• Requirement A: Return the part of the Form 6-K filing between "On June 28, 2023, we held" and "of the PPA.", inclusive, word for word.

*** Text for analysis ***

6-K 1 ea181062-6k_mainzbio.htm REPORT OF FOREIGN PRIVATE ISSUER

 

 

UNITED STATES

SECURITIES AND EXCHANGE COMMISSION

Washington, D.C. 20549

 

FORM 6-K

 

REPORT OF FOREIGN PRIVATE ISSUER PURSUANT TO RULE 13a-16 OR 15d-16 

UNDER THE SECURITIES EXCHANGE ACT OF 1934

 

For the month of June 2023

 

Commission File No. 001-41010

 

MAINZ BIOMED N.V.

(Translation of registrant’s name into English)

 

Robert Koch Strasse 50
55129 Mainz
Germany

(Address of principal executive office)

 

Indicate by check mark whether the registrant files or will file annual reports under cover of Form 20-F or Form 40-F

 

Form 20-F ☒      Form 40-F ☐

 

 

 

 

 

Results of Annual General Meeting

 

On June 28, 2023, we held our Annual General Meeting. The results of that Annual General Meeting are attached hereto as Exhibit 99.1.

  

Entry Into a Material Definitive Agreement

 

On June 28, 2023, we entered into a Pre-Paid Advance Agreement (the “PPA”) with YA II PN, Ltd. (“Yorkville”). The following is a summary of the terms of the PPA.

***

• Requirement B: Retype all of the chart-based quiz entries below exactly, leaving out the pictures.

*** Information provided ***

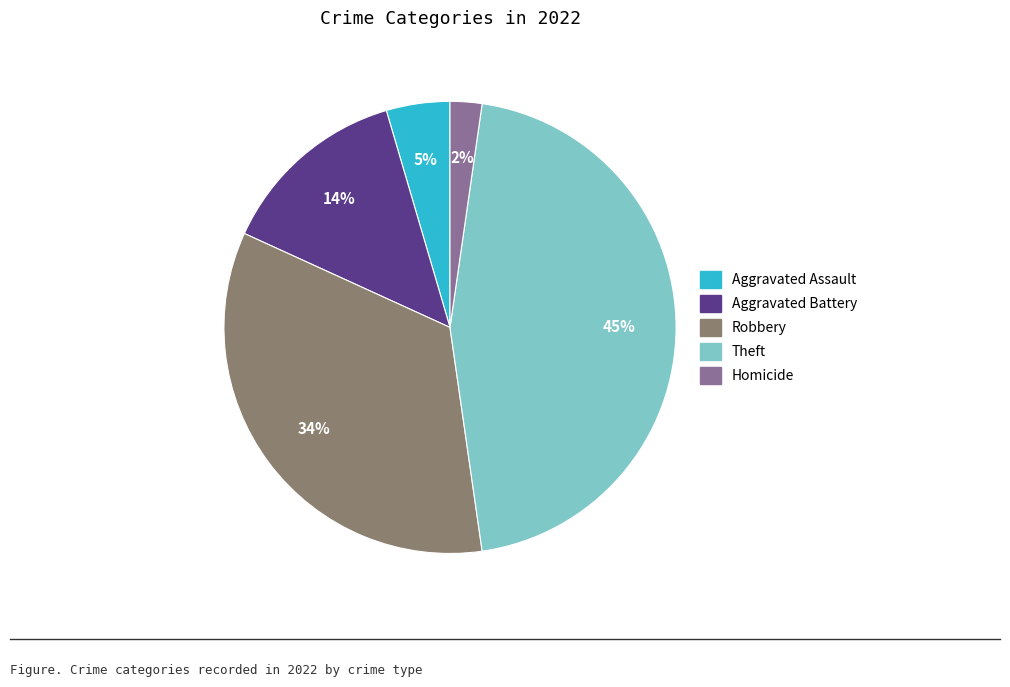

To the nearest percent, what is the average slice percentage?

20%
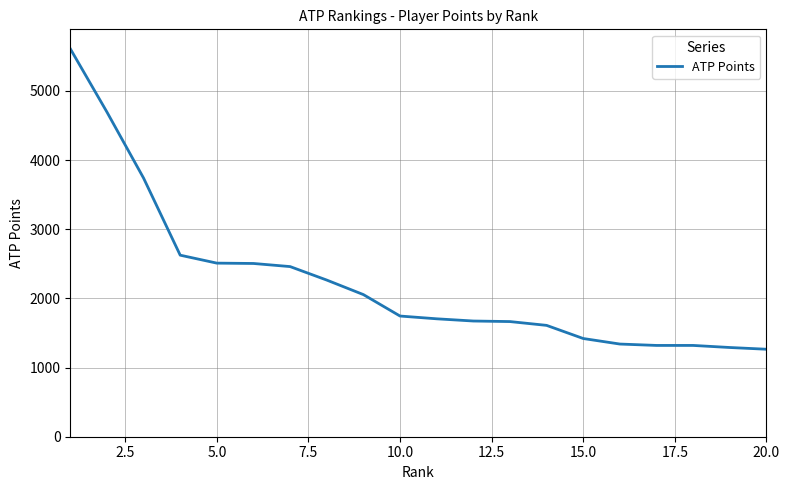

What is the maximum value shown in the chart?

5610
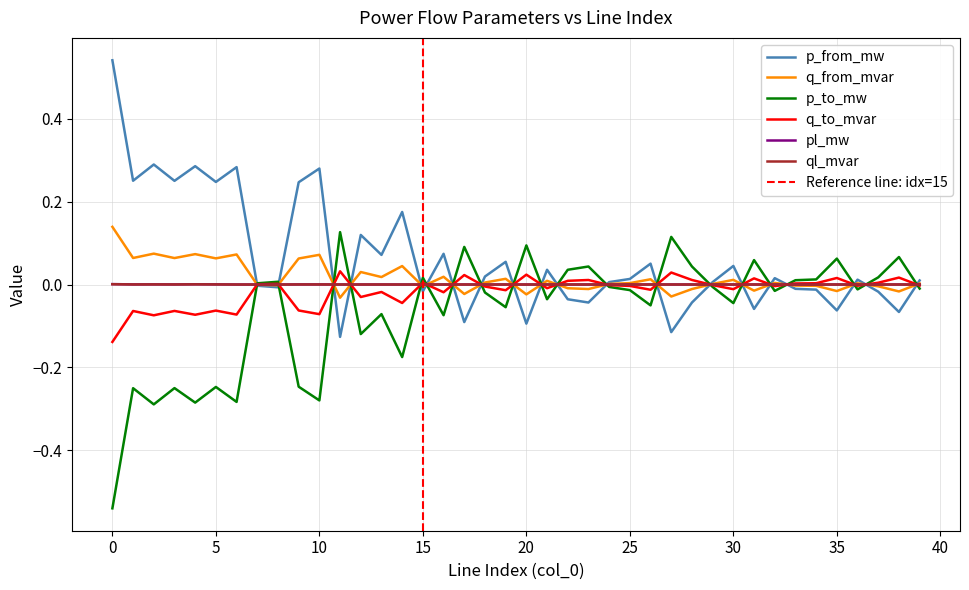

What is the sum of the p_to_mw values at 23 and 0?

-0.5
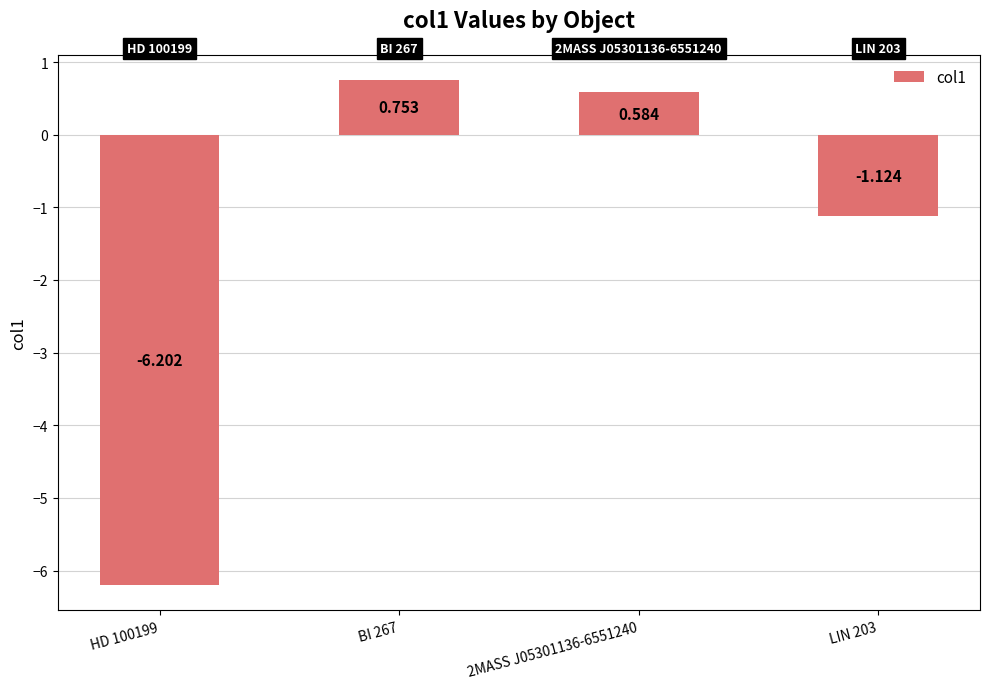

How many bars are there in total?

4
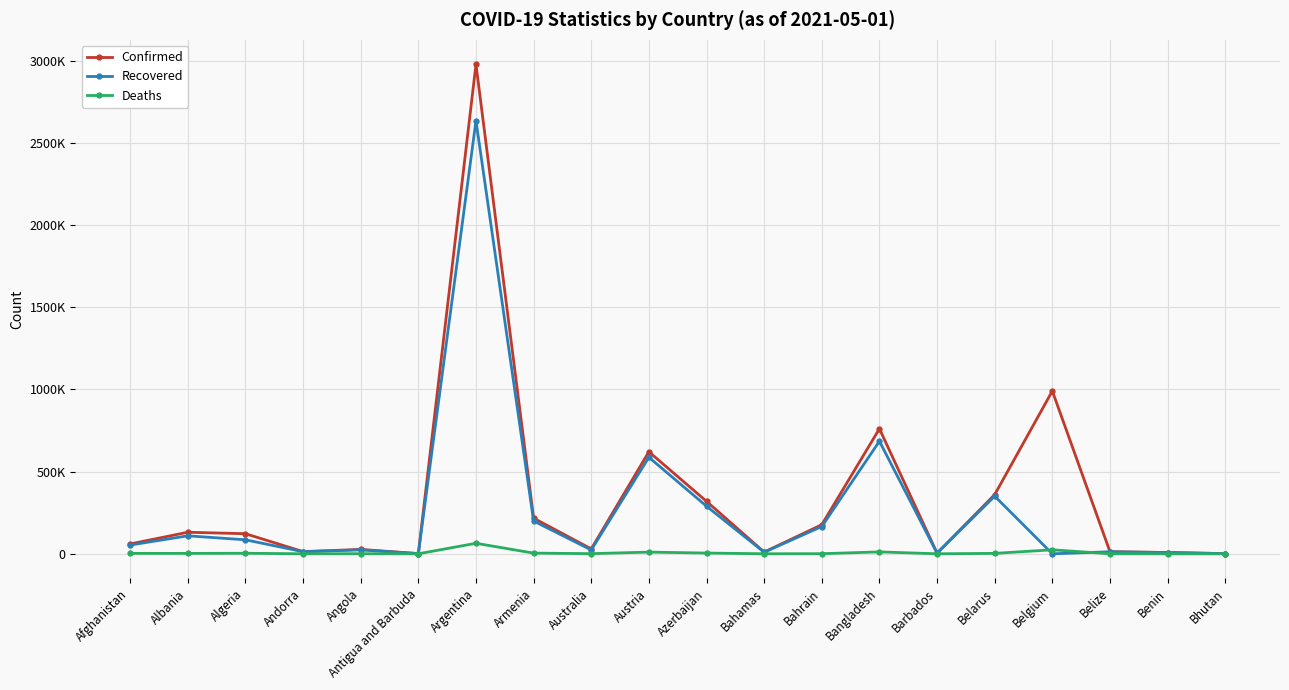

What is the label of the 5th point from the left?

Angola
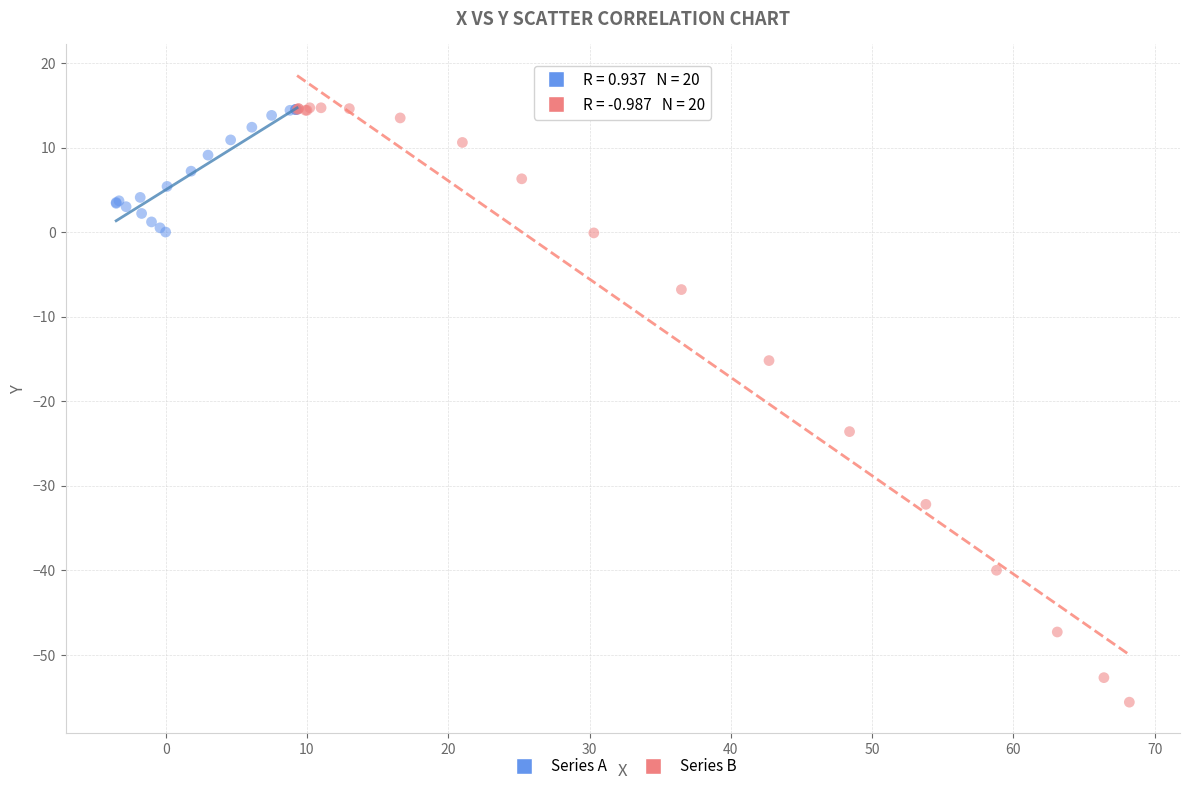

Which series reaches the minimum Y coordinate?

Series B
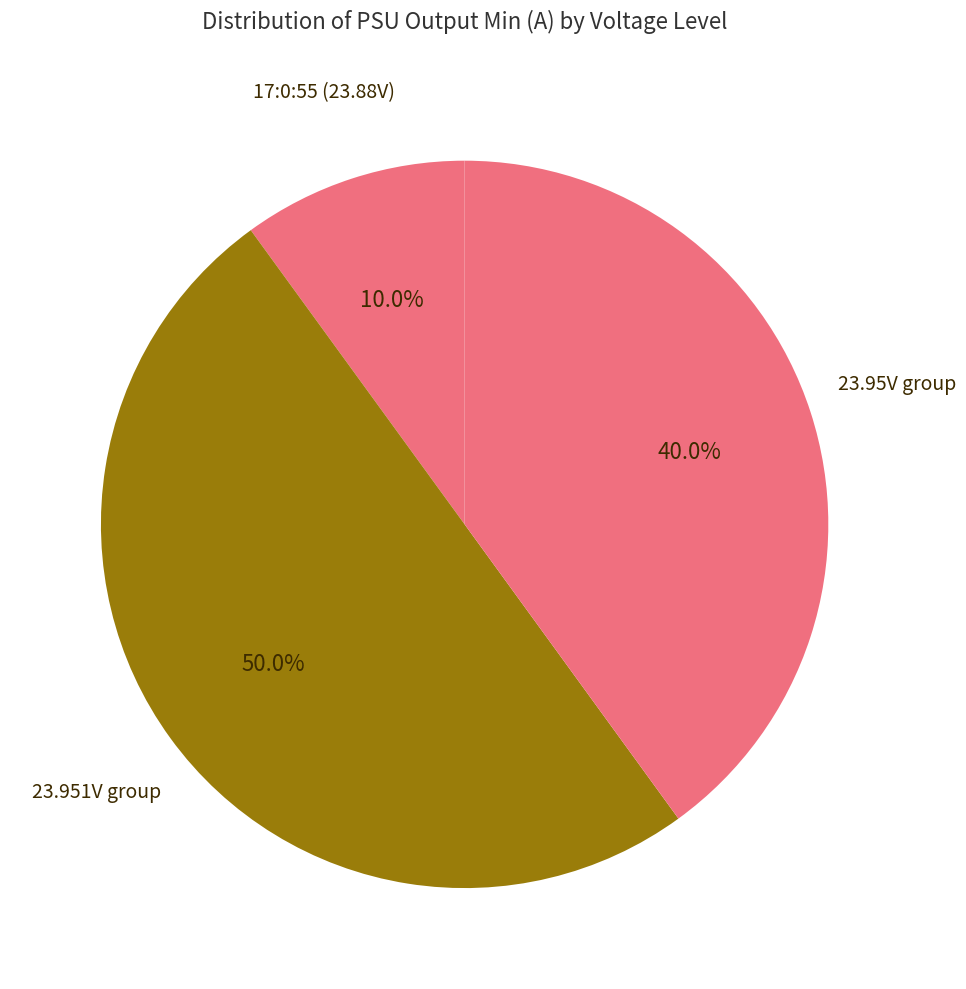

How many slices are in this pie chart?

3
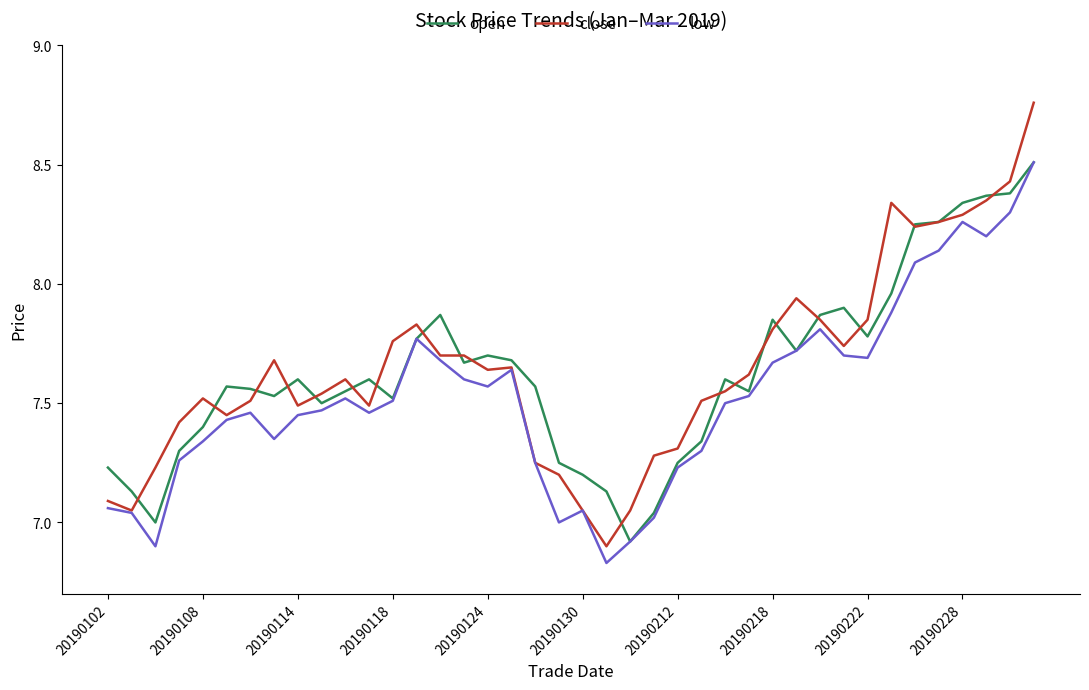

What is the highest value of the open series?

8.5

***

• Expected answer A:
On June 28, 2023, we held our Annual General Meeting. The results of that Annual General Meeting are attached hereto as Exhibit 99.1.

  

Entry Into a Material Definitive Agreement

 

On June 28, 2023, we entered into a Pre-Paid Advance Agreement (the “PPA”) with YA II PN, Ltd. (“Yorkville”). The following is a summary of the terms of the PPA.

• Expected answer B:
To the nearest percent, what is the average slice percentage?

20%

What is the maximum value shown in the chart?

5610

What is the sum of the p_to_mw values at 23 and 0?

-0.5

How many bars are there in total?

4

What is the label of the 5th point from the left?

Angola

Which series reaches the minimum Y coordinate?

Series B

How many slices are in this pie chart?

3

What is the highest value of the open series?

8.5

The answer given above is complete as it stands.